3. Sous réserve des cas où la loi attribue la charge de la preuve au contribuable, il appartient au juge de l'impôt, au vu de l'instruction et compte tenu, le cas échéant de l'abstention d'une des parties à produire les éléments qu'elle est seule en mesure d'apporter et qui ne sauraient être réclamés qu'à elle-même, d'apprécier si la situation du contribuable entre dans le champ de l'assujettissement à l'impôt ou, le cas échéant, s'il remplit les conditions légales d'une exonération. S'agissant de la réalité de la livraison d'une marchandise sur le territoire d'un autre Etat membre de l'Union européenne, pour l'application des dispositions de l'article 262 ter du code général des impôts, seul le redevable de la taxe sur la valeur ajoutée est en mesure de produire les documents afférents au transport de la marchandise, lorsqu'il l'a lui-même assuré, ou tout document de nature à justifier la livraison effective de la marchandise, lorsque le transport a été assuré par l'acquéreur. La SAS CENTRE TAXIS SERVICES ne saurait d'ailleurs utilement se prévaloir, sur ce point, des éventuelles contradictions de l'administration lors du contrôle, telles que ressortant, selon elle, de la lettre du 9 mai 2014 du chef de brigade, dès lors que, sous réserve des garanties prévues pour le contribuable par les articles L. 80 A et L. 80 B du livre des procédures fiscales, la position ou le comportement de l'administration avant la procédure contentieuse, lors de l'instruction de la réclamation ou en cours d'instance devant le juge de l'impôt, quelles que soient leurs évolutions ou contradictions éventuelles, ne peuvent faire obstacle à l'application par le juge de l'impôt de la loi fiscale, dans le cadre des moyens soulevés par chacune des parties et de ceux qu'il est tenu de relever d'office.

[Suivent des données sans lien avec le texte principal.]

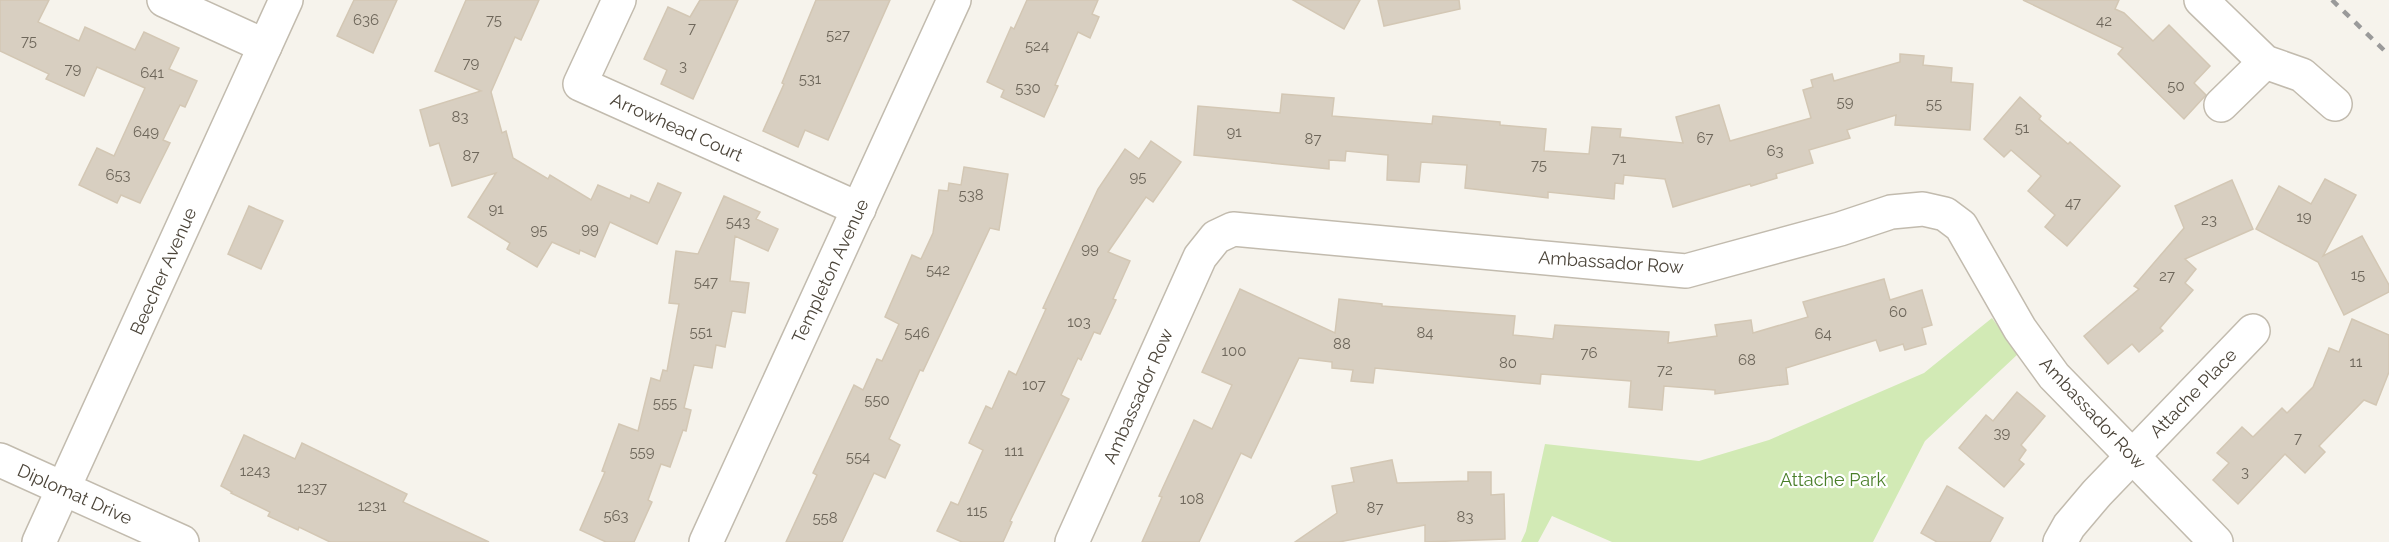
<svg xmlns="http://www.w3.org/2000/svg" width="2389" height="542" viewBox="0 0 2389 542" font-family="Raleway,sans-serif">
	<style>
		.green { fill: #d2eab5 }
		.building { fill: #d8cfc1; stroke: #d3c7b4; stroke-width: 1.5 }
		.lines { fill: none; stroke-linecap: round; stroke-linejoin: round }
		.minor-casing { stroke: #c2bbae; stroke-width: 36 }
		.minor { stroke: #fff; stroke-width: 33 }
		.rail { stroke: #9a9a9a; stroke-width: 4.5; stroke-dasharray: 8 8; stroke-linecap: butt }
		.labels { text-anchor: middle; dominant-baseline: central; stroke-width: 4.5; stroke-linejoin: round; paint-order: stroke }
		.number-label { font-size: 15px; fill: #6e675b }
		.street-label { font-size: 18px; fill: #4b4439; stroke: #fff }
		.park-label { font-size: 18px; fill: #4a7f2a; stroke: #fff }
	</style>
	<rect width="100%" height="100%" fill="#f6f3ec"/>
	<polygon class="green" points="1992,318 2018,354 1925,441 1873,542 1612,542 1552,516 1538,542 1521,542 1526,531 1545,444 1699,461 1769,440 1924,373"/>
	<g class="building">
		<polygon points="0,0 49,0 38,22 79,41 85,27 135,50 144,32 179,48 169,69 197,81 185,107 180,105 163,140 170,143 140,203 121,195 117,203 79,185 97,148 114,156 145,88 97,67 84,96 46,79 49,74 0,51"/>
		<polygon points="354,0 397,0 373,53 337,36"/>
		<polygon points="466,0 539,0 521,40 515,37 491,92 502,133 506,131 513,158 548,179 550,175 591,200 598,185 630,199 631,195 649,203 658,183 681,193 657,244 610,222 595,257 580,250 579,254 552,242 537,267 507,249 510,243 468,217 496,173 452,186 439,143 430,146 420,110 481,91 435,71"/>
		<polygon points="700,0 738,0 693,99 661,84 667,70 644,59 668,7 690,17"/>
		<polygon points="816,0 890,0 828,140 805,130 798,147 763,131 784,84 782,83"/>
		<polygon points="1027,0 1098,0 1092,14 1099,17 1090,38 1078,32 1055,85 1058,86 1044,117 1001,97 1004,90 987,82 1011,27 1014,29"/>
		<polygon points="1293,0 1360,0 1344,29"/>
		<polygon points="1378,0 1459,0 1460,9 1384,26"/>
		<polygon points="2023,0 2119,0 2115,9 2124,13 2153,41 2169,25 2210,66 2194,83 2206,95 2184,119 2118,54 2123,48"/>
		<polygon points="1900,54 1924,56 1923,65 1952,68 1951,82 1973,84 1970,130 1895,125 1896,115 1847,130 1850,138 1809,150 1813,163 1776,174 1777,178 1751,186 1750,184 1673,207 1665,179 1624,175 1623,184 1615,183 1614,199 1548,192 1548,198 1465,188 1467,165 1421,162 1419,182 1387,180 1388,155 1346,151 1345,161 1329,160 1329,169 1194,155 1198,106 1280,113 1282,94 1334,98 1332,116 1432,124 1433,116 1500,122 1500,125 1546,129 1544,151 1589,154 1592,127 1621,129 1620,137 1683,143 1676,117 1719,105 1730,141 1811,118 1803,90 1813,87 1811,80 1832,74 1834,81 1900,62"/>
		<polygon points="2020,97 2041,116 2039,119 2068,144 2070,142 2120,186 2067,246 2045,227 2055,215 2028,191 2041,176 2011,150 2004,157 1984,139"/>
		<polygon points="1151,141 1181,162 1153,202 1146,197 1108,252 1130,261 1113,299 1116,300 1100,334 1094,332 1081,360 1078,358 1061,395 1069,399 1010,521 1012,522 1003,542 962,542 937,531 951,502 958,505 983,450 969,443 986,406 992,409 1009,371 1016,375 1046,309 1043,308 1098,189 1125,149 1139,159"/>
		<polygon points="964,167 1008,174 999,230 990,228 923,371 920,370 889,439 900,445 885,478 874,473 842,542 786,542 817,475 813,473 854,385 863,390 877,359 882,361 899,324 885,317 912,255 921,259 933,233 939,190 948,191 949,183 961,185"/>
		<polygon points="2325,179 2356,195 2323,256 2362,236 2389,285 2389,292 2344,315 2318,262 2256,229 2279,186 2311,204"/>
		<polygon points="2232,180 2253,229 2185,259 2196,269 2185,283 2193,290 2160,328 2163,331 2139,352 2132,344 2108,364 2084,336 2139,289 2134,286 2184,228 2175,206"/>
		<polygon points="724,196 760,212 756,219 778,229 768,251 735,236 730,281 749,283 745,313 732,311 725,347 716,345 712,368 694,365 684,408 691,410 686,431 683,430 670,467 661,464 648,500 652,502 634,542 606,542 580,530 605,472 602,471 619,424 638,431 651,378 660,381 663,370 667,371 679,304 669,303 676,251 698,254"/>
		<polygon points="249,206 283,221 261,269 228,254"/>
		<polygon points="1884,279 1890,300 1922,290 1932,325 1922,328 1926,344 1905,350 1903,344 1880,351 1876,340 1786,368 1788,384 1715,394 1715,390 1664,386 1662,410 1629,407 1631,381 1541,374 1540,384 1375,368 1373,383 1351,381 1353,370 1332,368 1332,362 1299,358 1251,458 1241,453 1199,542 1142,542 1162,497 1159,496 1194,420 1212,429 1232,385 1202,372 1240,289 1335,333 1339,299 1382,304 1382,306 1515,316 1513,335 1553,339 1555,325 1669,332 1668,343 1717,336 1715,325 1751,320 1753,333 1808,317 1803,302"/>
		<polygon points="2352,319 2389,335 2389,372 2376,405 2364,400 2319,446 2325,452 2305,473 2285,454 2238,504 2213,480 2229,463 2217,453 2242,427 2253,437 2282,408 2287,413 2313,387 2329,348 2339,352"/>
		<polygon points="2017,392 2045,416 2021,445 2026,450 2019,460 2024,464 2004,487 1959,448 1986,415 1993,421"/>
		<polygon points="244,435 295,459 302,443 407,494 403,502 489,542 330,542 299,527 298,530 268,516 270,512 231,493 232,492 221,486"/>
		<polygon points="1392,460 1397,483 1468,481 1468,472 1491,472 1491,495 1504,494 1505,539 1425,542 1425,525 1339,542 1295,542 1337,513 1332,486 1354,482 1351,468"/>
		<polygon points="1947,486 2003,518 1990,542 1937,542 1921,533"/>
	</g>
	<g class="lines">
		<defs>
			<g id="minor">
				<polyline points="164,0 265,46"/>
				<polyline points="619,0 580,84 859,209"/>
				<polyline points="2201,0 2265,62 2302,75 2335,104"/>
				<polyline points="2221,105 2265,62"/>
				<polyline points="0,460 182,542"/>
				<polyline points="39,542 286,0"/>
				<polyline points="706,542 954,0"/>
				<polyline points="1072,542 1200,257 1216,237 1233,229 1686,271 1840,229 1891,212 1923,209 1945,214 1961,226 2020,329 2054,376 2216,542"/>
				<polyline points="2060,542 2069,526 2097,493 2253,331"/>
			</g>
		</defs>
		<use href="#minor" class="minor-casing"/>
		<use href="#minor" class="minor"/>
		<polyline class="rail" points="2332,0 2389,55"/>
	</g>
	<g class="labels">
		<g class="number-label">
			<text x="366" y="20">636</text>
			<text x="494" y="20">75</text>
			<text x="2104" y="21">42</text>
			<text x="692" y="28">7</text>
			<text x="838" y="35">527</text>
			<text x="29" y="41">75</text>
			<text x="1037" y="46">524</text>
			<text x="471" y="63">79</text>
			<text x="683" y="66">3</text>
			<text x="73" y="69">79</text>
			<text x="152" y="73">641</text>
			<text x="810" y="79">531</text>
			<text x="2176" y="86">50</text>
			<text x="1028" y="88">530</text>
			<text x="1845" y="102">59</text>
			<text x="1934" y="104">55</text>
			<text x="460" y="117">83</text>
			<text x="2022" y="128">51</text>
			<text x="146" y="132">649</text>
			<text x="1234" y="132">91</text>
			<text x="1705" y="138">67</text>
			<text x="1313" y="139">87</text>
			<text x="1775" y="151">63</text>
			<text x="471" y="156">87</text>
			<text x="1619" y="158">71</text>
			<text x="1539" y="165">75</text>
			<text x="118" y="175">653</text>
			<text x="1138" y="177">95</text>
			<text x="971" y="195">538</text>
			<text x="2073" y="203">47</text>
			<text x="496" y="209">91</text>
			<text x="2304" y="217">19</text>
			<text x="2209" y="220">23</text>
			<text x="738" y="222">543</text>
			<text x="590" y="229">99</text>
			<text x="539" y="230">95</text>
			<text x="1090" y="249">99</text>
			<text x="938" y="270">542</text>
			<text x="2358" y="275">15</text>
			<text x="2167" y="276">27</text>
			<text x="706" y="282">547</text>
			<text x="1898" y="312">60</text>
			<text x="1079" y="322">103</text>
			<text x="701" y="332">551</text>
			<text x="917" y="333">546</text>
			<text x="1425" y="333">84</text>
			<text x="1823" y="334">64</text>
			<text x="1342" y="344">88</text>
			<text x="1234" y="351">100</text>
			<text x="1589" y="353">76</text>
			<text x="1747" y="360">68</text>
			<text x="2356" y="362">11</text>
			<text x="1508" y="363">80</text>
			<text x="1665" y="370">72</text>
			<text x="1034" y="385">107</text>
			<text x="877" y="400">550</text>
			<text x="665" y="403">555</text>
			<text x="2002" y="433">39</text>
			<text x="2298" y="438">7</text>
			<text x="1014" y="451">111</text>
			<text x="642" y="452">559</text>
			<text x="858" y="457">554</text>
			<text x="255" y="471">1243</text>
			<text x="2245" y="472">3</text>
			<text x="312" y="488">1237</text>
			<text x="1192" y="499">108</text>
			<text x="372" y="506">1231</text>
			<text x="1375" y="508">87</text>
			<text x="977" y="511">115</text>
			<text x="616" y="516">563</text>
			<text x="1465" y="517">83</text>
			<text x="825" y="518">558</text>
		</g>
		<g class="street-label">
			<text transform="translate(677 127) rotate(24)">Arrowhead Court</text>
			<text transform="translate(1611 262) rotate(4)">Ambassador Row</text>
			<text transform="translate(163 271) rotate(-66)">Beecher Avenue</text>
			<text transform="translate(830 271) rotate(-65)">Templeton Avenue</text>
			<text transform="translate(2193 393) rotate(-46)">Attache Place</text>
			<text transform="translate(1138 396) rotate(-66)">Ambassador Row</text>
			<text transform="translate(2093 413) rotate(47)">Ambassador Row</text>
			<text transform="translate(75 494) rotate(24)">Diplomat Drive</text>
		</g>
		<g class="park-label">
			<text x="1833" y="479">Attache Park</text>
		</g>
	</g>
</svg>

4. S'il est constant que la SAS CENTRE TAXIS SERVICES n'a pas déposé les déclarations d'échanges de biens relatives aux années 2009, 2010, 2011 et 2012, prévues par l'article 289 C du code général des impôts et les articles 96 J à M de l'annexe III à ce code, cette société soutient néanmoins pouvoir justifier de l'expédition de chacun des véhicules cédés à destination d'acquéreurs établis dans d'autres Etats de l'Union européenne et fait état, à cette fin, de dossiers propres à chaque cession. Toutefois, ces dossiers consistent seulement en des copies de factures et de certificats de cession des véhicules qui ne justifient pas de l'expédition effective des biens auxquels ils se rapportent. Certaines factures produites ne comportent d'ailleurs pas le numéro intracommunautaire d'identification à la taxe sur la valeur ajoutée de l'acquéreur, ni l'ensemble d'entre-elles de mention de l'exonération de taxe sur la valeur ajoutée au titre des livraisons intracommunautaires, alors même que ces documents étaient censés permettre l'accomplissement par l'acheteur des formalités administratives, fiscales et douanières du pays de destination. De même, de nombreux certificats de cession produits ne comportent pas le tampon de l'acquéreur ni de signature certaine. En outre, la plupart des véhicules d'occasion prétendument expédiés hors de France au cours de la période du 1er janvier 2009 au

31 août 2012, ont été réglés soit intégralement en espèces, privant, par là même, l'administration de la possibilité de déterminer l'identité et la nationalité de l'acquéreur, soit par chèques bancaires dont les mentions révèlent qu'ils n'ont pas été émis par des acheteurs étrangers mais des personnes établies en France, soit par virements bancaires provenant de tiers dont certains sont également établis en France. Ainsi, la SAS CENTRE TAXIS SERVICES ne produit aucun document de nature à justifier l'expédition effective des véhicules hors de France, alors qu'au surplus les demandes d'assistance administratives internationales concernant plusieurs entreprises clientes de la société requérante, effectuées par le service fiscal français auprès des autorités fiscales italiennes, roumaines, lituaniennes et tchèques, ont fait ressortir que la SAS CENTRE TAXIS SERVICES n'avait eu aucune relation commerciale avec certaines

d'entre-elles et que, pour les autres véhicules concernés, il n'a pas été possible aux services fiscaux consultés de vérifier la livraison de ces marchandises du fait de la défaillance, de l'absence d'activité ou encore de l'inexistence des entreprises concernées.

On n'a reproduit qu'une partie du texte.